---------- Excerpted data ----------
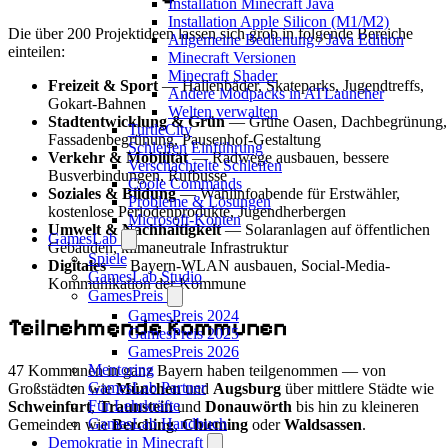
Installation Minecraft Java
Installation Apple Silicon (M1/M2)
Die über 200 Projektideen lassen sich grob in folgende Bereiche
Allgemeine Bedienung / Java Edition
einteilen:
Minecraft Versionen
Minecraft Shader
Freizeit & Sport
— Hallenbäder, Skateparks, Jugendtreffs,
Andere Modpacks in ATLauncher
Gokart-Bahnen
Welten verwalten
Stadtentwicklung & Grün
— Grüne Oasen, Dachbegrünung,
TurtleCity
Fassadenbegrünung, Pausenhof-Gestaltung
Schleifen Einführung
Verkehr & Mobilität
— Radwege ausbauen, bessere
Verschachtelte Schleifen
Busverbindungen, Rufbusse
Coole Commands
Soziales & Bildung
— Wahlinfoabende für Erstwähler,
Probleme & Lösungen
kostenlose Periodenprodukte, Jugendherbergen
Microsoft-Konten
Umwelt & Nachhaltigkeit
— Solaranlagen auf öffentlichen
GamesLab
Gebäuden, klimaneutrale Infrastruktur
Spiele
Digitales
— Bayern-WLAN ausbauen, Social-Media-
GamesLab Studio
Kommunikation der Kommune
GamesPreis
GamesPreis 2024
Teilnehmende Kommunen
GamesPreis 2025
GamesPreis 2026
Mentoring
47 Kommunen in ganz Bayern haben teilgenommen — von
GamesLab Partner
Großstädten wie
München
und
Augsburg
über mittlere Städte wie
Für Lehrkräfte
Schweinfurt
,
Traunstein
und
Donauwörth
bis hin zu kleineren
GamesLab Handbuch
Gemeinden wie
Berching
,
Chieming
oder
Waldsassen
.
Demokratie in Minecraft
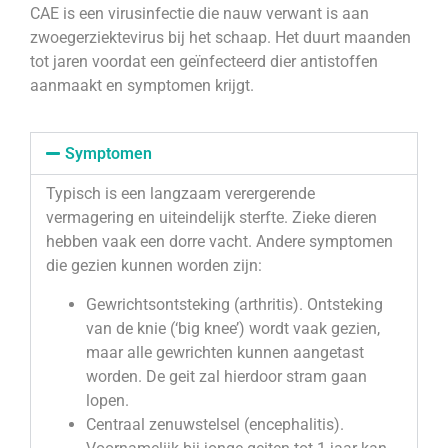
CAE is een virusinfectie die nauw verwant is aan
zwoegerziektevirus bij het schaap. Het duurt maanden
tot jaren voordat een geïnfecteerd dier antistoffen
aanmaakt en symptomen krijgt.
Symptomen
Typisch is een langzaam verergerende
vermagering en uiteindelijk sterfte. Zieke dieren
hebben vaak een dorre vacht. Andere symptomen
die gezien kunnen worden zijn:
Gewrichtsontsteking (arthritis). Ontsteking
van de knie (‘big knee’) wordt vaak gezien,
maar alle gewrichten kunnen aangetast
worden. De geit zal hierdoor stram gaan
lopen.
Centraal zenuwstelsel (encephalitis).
----------
---------- Excerpted data ----------
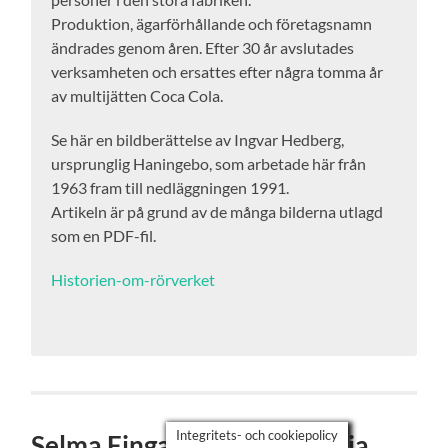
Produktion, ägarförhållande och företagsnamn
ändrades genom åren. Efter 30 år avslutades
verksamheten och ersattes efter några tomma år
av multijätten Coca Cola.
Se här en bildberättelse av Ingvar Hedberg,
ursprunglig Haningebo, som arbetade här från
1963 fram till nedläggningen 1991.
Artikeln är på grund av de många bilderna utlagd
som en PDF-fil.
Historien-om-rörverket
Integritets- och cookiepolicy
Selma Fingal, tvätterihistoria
----------
---------- Excerpted data ----------
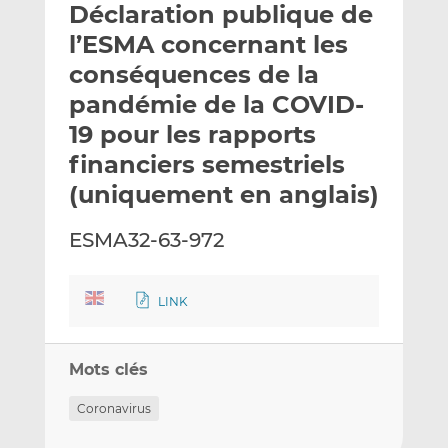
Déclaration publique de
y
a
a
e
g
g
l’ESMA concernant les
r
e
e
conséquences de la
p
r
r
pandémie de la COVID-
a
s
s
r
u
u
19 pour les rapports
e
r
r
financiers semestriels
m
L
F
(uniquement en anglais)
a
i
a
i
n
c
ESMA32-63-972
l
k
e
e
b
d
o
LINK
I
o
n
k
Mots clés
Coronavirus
----------
Description of the task —
Of the entries above, repeat exactly the lines from the line with "Installation Minecraft Java" through the line with "Fassadenbegrünung, Pausenhof-Gestaltung", both of them included.

Response box —
Installation Minecraft Java
Installation Apple Silicon (M1/M2)
Die über 200 Projektideen lassen sich grob in folgende Bereiche
Allgemeine Bedienung / Java Edition
einteilen:
Minecraft Versionen
Minecraft Shader
Freizeit & Sport
— Hallenbäder, Skateparks, Jugendtreffs,
Andere Modpacks in ATLauncher
Gokart-Bahnen
Welten verwalten
Stadtentwicklung & Grün
— Grüne Oasen, Dachbegrünung,
TurtleCity
Fassadenbegrünung, Pausenhof-Gestaltung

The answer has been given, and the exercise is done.